La Unión Europea, debido a su compleja estructura de gobierno, ha modificado el modo de concebir y ejercer el poder. El poder como imposición se ha transformado en poder como negociación. En un sistema en el que intervienen varios niveles de gobierno, las decisiones políticas ya no se pueden adoptar jerárquicamente y sólo en una escasa medida con criterios mayoritarios; hay que aspirar a decidir por medio del acuerdo general. Aunque hay en el seno de Europa muchos deseos de supremacía y no pocos desequilibrios de poder, también está muy asentada en su cultura política la idea de voluntariedad y la práctica del consenso.
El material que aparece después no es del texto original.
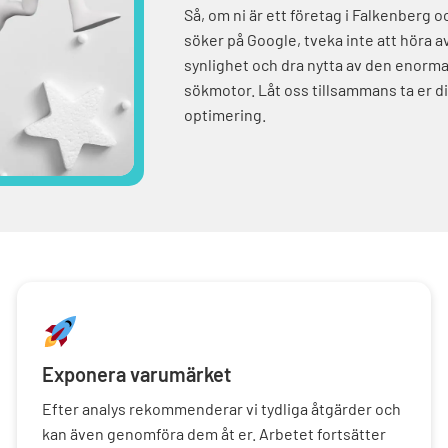
Så, om ni är ett företag i Falkenberg och
söker på Google, tveka inte att höra av 
synlighet och dra nytta av den enorma 
sökmotor. Låt oss tillsammans ta er di
optimering.
Exponera varumärket
Efter analys rekommenderar vi tydliga åtgärder och
kan även genomföra dem åt er. Arbetet fortsätter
Conforme esta práctica se generaliza, la misma idea de soberanía, tradicionalmente absoluta e incompartible, se transforma, dando lugar a lo que algunos han llamado «soberanía compleja»: la posibilidad paradójica de que pérdidas de soberanía proporcionen ganancias de soberanía. Europa es un juego de cooperación que no deja intactos a quienes intervienen en él sino que los transforma. Europa disciplina los intereses y modifica las preferencias en la medida en que los inserta en redes de interdependencia y los hace objeto de discusión y revisión permanente.
Si el experimento europeo fracasa o sale bien es algo que no se decidirá porque tengamos una idea adecuada de lo que estamos realizando, pero un proceso de tal envergadura no puede llevarse a cabo sin unas categorías que interpreten adecuadamente la situación. Nuestro principal desafío consiste en abandonar los conceptos centrados en la idea tradicional de Estado y desarrollar una comprensión alternativa de las relaciones entre los Estados, las naciones y las sociedades. Al mismo tiempo, el concepto de soberanía ha de abrirse hacia los espacios de poder de la era global. Planteadas así las cosas, tiene razón Ulrich Beck cuando asegura que una Europa cosmopolita es hoy la última utopía política efectiva. Al tener que definir un nuevo bien común europeo frente a los intereses más inmediatos del capital y de los Estados, los europeos tenemos la oportunidad de descubrir los grandes fines de la política. Este experimento para la época global ofrece un cauce concreto para que algunos de los ideales que animan al perplejo movimiento antiglobalización encuentren una ilusión más que razonable.
Daniel Innerarity es profesor de Filosofía en la Universidad de Zaragoza, premio Espasa de Ensayo por su obra ‘La sociedad invisible’.